As the world pushes for stronger climate measures to stop the destruction of the Arctic, many countries are also keen to take advantage of the region’s new opportunities in shipping, mining, drilling and security. Meanwhile, the Arctic’s own inhabitants want to have a bigger say in the region’s development, aware that outsiders might be less eager or able to strike a balance between economic exploitation and environmental protection.
In the emerging debate, Arctic is often portrayed as a remote, pristine, exotic region which “has to be saved” by external commitment. Meanwhile, regional stakeholders emphasise that exactly the opposite is the truth – the Arctic is populated, regulated, and not far. “Those claims are completely false. To Norway, the Arctic is not remote. There is no legal vacuum in the Arctic, national and international legal mechanisms are already in place and apply,” Norwegian Foreign Minister Ine Eiriksen Søreide told a panel at Arctic Frontiers, Norway’s largest gathering on Arctic affairs. “We will find a balance between [environmental] protection and productivity.”

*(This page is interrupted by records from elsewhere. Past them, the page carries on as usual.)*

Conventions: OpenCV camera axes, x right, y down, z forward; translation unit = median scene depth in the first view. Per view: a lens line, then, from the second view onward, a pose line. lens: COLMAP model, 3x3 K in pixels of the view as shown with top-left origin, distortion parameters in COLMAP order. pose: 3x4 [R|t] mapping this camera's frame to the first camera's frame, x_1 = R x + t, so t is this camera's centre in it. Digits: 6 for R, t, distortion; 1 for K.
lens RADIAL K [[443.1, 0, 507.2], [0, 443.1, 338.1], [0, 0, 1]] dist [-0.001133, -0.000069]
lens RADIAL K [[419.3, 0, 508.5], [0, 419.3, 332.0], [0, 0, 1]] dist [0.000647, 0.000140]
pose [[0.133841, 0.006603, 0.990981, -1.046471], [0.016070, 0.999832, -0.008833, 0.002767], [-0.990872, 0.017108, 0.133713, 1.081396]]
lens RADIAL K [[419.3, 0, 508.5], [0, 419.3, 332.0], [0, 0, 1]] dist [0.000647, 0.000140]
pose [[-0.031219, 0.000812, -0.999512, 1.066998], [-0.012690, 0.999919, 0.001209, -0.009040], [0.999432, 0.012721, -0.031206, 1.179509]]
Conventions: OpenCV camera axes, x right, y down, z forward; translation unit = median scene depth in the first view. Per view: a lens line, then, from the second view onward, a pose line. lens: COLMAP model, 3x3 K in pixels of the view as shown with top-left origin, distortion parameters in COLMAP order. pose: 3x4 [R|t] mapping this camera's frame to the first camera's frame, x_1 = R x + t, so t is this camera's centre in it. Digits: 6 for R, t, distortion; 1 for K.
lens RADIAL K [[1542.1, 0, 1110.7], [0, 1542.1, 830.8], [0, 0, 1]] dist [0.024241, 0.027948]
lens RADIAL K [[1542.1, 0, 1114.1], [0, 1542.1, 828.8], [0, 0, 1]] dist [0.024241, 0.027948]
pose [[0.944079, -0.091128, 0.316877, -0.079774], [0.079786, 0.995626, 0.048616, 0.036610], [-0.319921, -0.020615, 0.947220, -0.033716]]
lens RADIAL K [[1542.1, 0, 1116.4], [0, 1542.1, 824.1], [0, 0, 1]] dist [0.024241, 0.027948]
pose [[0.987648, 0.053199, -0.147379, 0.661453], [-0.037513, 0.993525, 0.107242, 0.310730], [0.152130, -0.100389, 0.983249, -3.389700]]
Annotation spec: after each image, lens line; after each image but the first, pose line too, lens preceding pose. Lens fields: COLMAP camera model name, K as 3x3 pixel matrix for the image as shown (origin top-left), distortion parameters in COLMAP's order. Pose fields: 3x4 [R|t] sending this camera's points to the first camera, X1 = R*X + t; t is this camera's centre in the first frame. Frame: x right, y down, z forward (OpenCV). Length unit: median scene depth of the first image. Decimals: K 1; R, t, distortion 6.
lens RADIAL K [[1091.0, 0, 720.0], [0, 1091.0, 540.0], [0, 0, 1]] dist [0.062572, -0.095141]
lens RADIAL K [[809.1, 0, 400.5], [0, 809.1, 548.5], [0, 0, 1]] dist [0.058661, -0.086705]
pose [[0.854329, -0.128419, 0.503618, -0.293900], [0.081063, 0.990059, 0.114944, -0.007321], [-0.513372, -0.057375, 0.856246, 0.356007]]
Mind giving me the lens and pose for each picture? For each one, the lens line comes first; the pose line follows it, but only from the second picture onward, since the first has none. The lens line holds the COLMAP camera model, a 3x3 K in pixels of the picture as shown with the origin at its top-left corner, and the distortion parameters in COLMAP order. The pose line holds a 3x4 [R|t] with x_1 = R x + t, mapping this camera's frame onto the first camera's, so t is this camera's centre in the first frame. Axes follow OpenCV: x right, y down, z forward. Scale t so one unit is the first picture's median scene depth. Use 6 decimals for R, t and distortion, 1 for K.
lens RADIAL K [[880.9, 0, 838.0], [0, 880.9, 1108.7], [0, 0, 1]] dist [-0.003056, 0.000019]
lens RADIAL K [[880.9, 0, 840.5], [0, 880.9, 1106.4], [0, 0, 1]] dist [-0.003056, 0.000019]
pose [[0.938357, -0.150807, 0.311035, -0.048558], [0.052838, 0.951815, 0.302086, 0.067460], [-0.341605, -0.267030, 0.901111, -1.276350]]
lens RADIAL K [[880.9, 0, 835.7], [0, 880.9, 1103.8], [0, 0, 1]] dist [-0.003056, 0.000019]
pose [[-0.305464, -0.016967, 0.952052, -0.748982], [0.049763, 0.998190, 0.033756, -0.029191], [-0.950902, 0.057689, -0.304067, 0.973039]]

But global interest in the economic potential of the Arctic is on the rise. Valuable minerals and around a quarter of the world’s still undiscovered reserves of oil and gas are thought to lie in the Arctic. New northern shipping routes becoming navigable in summer could drastically reduce transport time and CO2 emissions between the world’s commercial hubs. However, business opportunities in recent years have increasingly clashed with indigenous people’s rights, who demand better involvement in decision-making processes.